Na narrativa do jovem jornalista Renato Machado, a insaciável Ângela é a rainha dos tarados, telegrafistas, suicidas pernambucanos, colonizados, tucanos, apopléticos, choferes de táxi, foliões, turistas e amazônicos em geral.

Ela é casada com um milionário excêntrico, Doktor Plirtz, interpretado por Jô Soares. Dono de uma editora de quadrinhos, fã do Cavaleiro Negro e do Batman, ele convive com a mulher infiel e com um filho de dez anos, fumante.

A voz de Renato identifica as taras do corno, um colecionador de pessoas com preferências por adolescentes, semi virgens. Suspeito que o filme poderia atualmente ser denunciado em listas de protestos de combativos jornalistas.

Falando nisso, numa fala da vampira, o velho chavão sociológico de Rousseau, não existe liberdade individual sem liberdade coletiva. Mas a liberdade é só de Ângela, para comer homens e vinil, para beijar outra mulher e transar na rua.

O filme inicia com ela e um amante se agredindo numa escada rolante e depois fazendo sexo num banheiro feminino, nos poucos minutos de Stenio Garcia na fita. Depois trepa com Antônio Pitanga, Paulo Villaça e Antônio Moreira.

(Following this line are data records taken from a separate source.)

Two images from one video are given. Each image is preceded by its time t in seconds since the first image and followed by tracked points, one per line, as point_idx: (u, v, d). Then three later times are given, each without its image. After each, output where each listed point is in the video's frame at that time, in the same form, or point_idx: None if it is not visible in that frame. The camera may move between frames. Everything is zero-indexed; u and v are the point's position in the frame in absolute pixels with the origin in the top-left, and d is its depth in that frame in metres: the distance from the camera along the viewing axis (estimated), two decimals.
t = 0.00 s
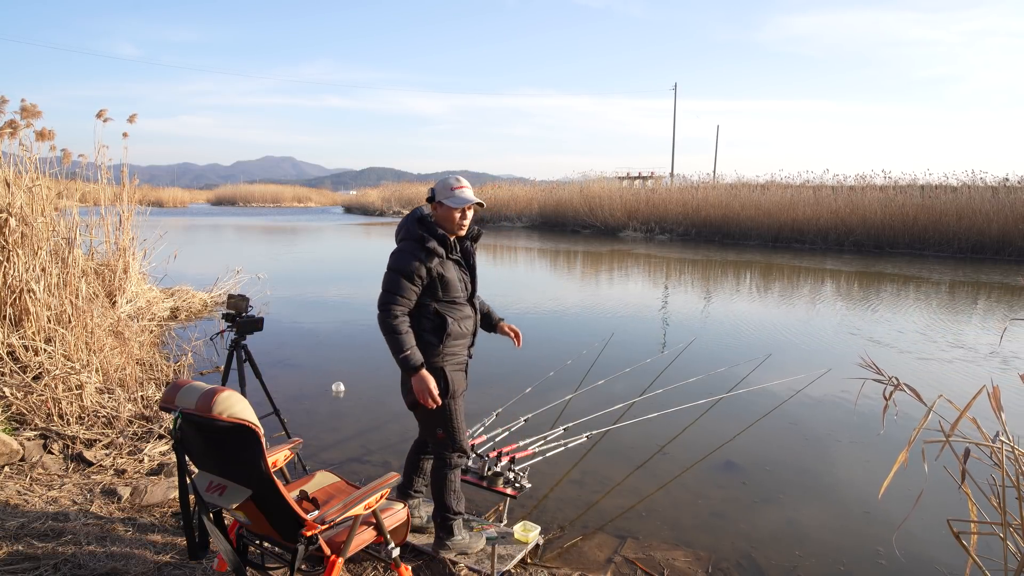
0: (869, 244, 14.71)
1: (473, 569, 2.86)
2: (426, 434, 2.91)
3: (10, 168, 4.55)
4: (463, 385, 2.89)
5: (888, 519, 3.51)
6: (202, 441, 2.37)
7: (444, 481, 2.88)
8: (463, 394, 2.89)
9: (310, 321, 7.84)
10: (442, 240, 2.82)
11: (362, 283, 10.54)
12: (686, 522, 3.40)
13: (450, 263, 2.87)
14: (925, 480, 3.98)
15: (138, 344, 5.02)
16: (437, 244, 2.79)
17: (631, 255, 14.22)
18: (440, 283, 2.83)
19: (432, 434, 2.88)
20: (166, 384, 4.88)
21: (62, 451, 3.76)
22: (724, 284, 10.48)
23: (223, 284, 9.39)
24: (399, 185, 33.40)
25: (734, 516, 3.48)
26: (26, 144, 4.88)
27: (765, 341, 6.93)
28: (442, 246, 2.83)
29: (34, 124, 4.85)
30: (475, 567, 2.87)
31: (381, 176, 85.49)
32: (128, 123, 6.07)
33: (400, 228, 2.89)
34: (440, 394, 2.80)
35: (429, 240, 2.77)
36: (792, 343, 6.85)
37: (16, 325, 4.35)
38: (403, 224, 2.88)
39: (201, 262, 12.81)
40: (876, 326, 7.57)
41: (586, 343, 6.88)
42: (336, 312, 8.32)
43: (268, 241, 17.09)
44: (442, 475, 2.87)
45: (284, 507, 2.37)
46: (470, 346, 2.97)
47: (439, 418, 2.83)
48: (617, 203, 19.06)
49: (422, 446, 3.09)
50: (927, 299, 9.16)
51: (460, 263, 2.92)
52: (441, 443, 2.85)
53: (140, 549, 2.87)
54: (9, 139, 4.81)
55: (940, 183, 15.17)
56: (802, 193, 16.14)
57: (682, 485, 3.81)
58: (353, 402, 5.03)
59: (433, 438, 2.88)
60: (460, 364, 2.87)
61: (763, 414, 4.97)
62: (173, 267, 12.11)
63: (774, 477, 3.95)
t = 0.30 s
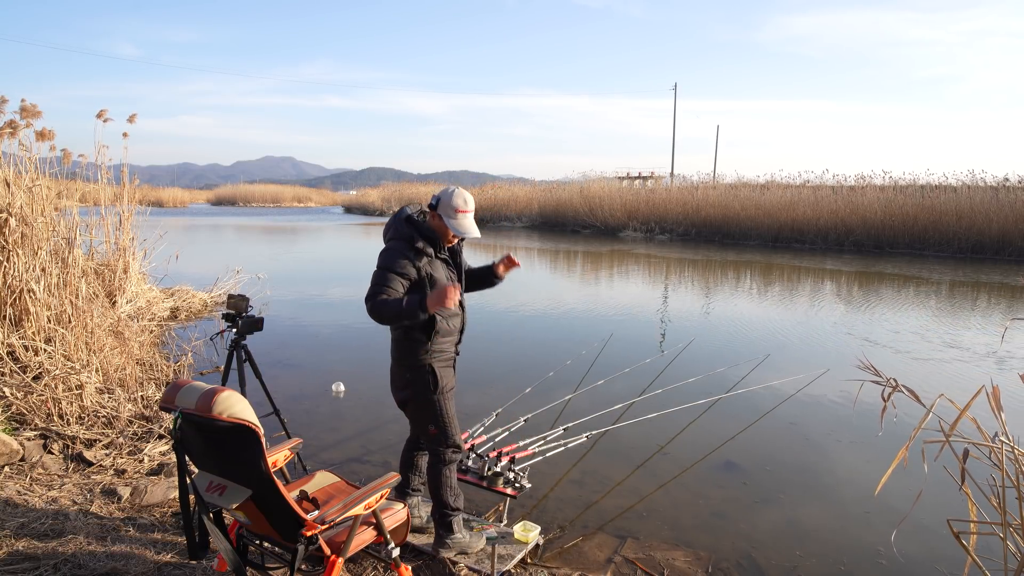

Mulher de classe, bom apetite, o lance é esse, repete a devassa oferecida a todos. Ao som de Elvis Presley, uma frase-panfleto, "um macaco, uma pantera ou um sutiã são tão interessantes quanto um deputado e uma vigarista".

No adúltero passeio na Ilha dos Prazeres, do Arquipélago da Saudade, onde um casal paulistano faz um piquenique no clássico estilo farofeiros nordestinos, Ângela toma picos e se desnuda trocentas vezes para vis e variados amantes.

Contrastando com a cena do marido agredindo a mulher na praia, nada mais belo que Helena de calcinha e camiseta brancas saindo do mar; uma imagem mais sensual do que a de Úrsula Andress sete anos antes como Bond Girl.

A Mulher de Todos é mais uma obra que completa 50 anos do lançamento, um marco na carreira de uma atriz e diretora que fez 80 anos. Aliás, uma edição da Folha toma a tela com a manchete: "Delfim Neto: 1969 será o ano de ouro".